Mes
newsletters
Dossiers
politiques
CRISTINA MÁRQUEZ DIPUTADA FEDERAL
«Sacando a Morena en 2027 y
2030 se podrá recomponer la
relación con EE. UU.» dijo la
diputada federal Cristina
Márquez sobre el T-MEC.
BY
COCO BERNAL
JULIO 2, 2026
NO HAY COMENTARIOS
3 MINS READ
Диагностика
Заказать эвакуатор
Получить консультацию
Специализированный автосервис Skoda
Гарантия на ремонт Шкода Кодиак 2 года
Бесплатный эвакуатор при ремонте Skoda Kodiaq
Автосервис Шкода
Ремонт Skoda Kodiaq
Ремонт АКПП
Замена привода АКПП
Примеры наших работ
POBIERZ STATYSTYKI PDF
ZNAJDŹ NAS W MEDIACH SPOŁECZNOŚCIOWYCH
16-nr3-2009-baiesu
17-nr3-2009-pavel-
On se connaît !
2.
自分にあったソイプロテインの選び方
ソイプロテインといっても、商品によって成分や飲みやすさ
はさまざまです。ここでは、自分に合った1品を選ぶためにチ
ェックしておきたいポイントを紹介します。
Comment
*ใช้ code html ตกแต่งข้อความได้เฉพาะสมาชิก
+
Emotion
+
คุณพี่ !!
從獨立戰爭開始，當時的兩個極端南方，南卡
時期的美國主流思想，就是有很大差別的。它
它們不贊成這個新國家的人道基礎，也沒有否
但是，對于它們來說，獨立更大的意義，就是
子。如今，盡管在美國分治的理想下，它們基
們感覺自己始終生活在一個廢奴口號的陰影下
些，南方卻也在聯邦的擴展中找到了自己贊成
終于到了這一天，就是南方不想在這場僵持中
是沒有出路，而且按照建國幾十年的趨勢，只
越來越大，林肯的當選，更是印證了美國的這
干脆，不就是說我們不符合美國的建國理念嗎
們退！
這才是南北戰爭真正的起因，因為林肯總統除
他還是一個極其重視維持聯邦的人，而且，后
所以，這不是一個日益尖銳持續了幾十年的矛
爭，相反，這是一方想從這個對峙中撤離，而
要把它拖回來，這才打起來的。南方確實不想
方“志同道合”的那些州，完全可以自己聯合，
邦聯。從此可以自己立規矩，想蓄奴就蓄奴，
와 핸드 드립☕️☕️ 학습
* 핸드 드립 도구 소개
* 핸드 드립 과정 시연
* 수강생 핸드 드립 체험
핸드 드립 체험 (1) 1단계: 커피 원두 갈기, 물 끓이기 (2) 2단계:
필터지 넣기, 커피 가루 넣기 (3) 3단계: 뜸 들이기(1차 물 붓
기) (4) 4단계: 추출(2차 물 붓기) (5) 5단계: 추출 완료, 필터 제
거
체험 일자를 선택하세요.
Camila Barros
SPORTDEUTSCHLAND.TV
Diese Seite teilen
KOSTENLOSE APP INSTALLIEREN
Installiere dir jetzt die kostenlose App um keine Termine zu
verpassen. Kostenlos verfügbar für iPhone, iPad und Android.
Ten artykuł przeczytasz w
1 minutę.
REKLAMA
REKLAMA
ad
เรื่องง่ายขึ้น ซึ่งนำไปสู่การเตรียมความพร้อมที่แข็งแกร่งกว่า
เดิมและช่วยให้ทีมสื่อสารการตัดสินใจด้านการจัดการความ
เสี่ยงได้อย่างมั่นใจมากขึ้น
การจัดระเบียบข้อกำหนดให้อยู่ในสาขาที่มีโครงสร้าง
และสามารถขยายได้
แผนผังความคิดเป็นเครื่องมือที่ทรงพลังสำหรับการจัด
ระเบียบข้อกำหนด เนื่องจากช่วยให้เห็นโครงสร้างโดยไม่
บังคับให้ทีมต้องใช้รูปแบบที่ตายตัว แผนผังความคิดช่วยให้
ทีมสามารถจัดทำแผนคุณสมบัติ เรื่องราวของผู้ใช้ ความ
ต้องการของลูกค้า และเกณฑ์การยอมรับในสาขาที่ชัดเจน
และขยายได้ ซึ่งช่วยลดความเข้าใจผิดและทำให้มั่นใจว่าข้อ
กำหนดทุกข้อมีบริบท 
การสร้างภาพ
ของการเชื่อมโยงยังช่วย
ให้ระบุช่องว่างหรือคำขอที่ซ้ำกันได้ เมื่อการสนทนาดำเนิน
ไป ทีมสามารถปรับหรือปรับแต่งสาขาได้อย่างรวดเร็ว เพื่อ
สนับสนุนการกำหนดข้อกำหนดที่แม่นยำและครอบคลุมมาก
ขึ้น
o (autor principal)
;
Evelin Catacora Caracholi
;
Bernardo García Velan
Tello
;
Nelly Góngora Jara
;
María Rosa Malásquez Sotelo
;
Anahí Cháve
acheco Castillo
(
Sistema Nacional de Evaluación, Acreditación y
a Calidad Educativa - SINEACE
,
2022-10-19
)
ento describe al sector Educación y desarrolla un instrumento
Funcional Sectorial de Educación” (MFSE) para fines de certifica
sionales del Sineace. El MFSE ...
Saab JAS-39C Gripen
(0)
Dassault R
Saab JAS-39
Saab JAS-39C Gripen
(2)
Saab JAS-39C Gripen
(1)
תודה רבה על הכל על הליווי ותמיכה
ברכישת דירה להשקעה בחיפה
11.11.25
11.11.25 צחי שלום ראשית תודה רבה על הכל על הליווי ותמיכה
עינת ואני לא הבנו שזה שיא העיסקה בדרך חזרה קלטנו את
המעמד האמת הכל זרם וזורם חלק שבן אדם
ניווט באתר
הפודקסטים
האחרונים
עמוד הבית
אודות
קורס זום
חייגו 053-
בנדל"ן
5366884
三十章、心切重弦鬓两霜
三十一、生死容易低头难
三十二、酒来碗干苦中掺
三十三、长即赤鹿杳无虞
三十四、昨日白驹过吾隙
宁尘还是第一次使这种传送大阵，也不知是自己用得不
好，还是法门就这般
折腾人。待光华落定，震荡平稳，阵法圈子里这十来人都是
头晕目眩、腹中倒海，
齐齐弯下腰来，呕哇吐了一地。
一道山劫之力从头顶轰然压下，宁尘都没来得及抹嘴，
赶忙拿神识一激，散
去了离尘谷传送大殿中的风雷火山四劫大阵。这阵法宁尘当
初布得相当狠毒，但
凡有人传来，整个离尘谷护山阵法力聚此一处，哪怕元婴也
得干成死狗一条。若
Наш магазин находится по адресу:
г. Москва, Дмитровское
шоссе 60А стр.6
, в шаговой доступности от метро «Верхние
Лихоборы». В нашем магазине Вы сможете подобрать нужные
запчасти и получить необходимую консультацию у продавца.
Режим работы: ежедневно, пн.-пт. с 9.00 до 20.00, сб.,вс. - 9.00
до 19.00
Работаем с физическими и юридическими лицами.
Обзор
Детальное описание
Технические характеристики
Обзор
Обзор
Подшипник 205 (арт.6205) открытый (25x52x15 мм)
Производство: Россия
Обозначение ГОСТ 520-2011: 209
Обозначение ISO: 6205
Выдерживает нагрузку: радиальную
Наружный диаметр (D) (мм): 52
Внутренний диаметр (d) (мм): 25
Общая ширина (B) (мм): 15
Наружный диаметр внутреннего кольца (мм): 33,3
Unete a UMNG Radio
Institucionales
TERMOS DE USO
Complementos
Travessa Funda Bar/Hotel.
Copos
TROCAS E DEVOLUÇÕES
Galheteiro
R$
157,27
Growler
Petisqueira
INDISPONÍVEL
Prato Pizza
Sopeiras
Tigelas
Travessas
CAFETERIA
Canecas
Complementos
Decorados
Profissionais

> Task to complete: Copy each line in the data that holds the word "งความค".

> Response to this exercise:
แผนผังความคิดเป็นเครื่องมือที่ทรงพลังสำหรับการจัด
บังคับให้ทีมต้องใช้รูปแบบที่ตายตัว แผนผังความคิดช่วยให้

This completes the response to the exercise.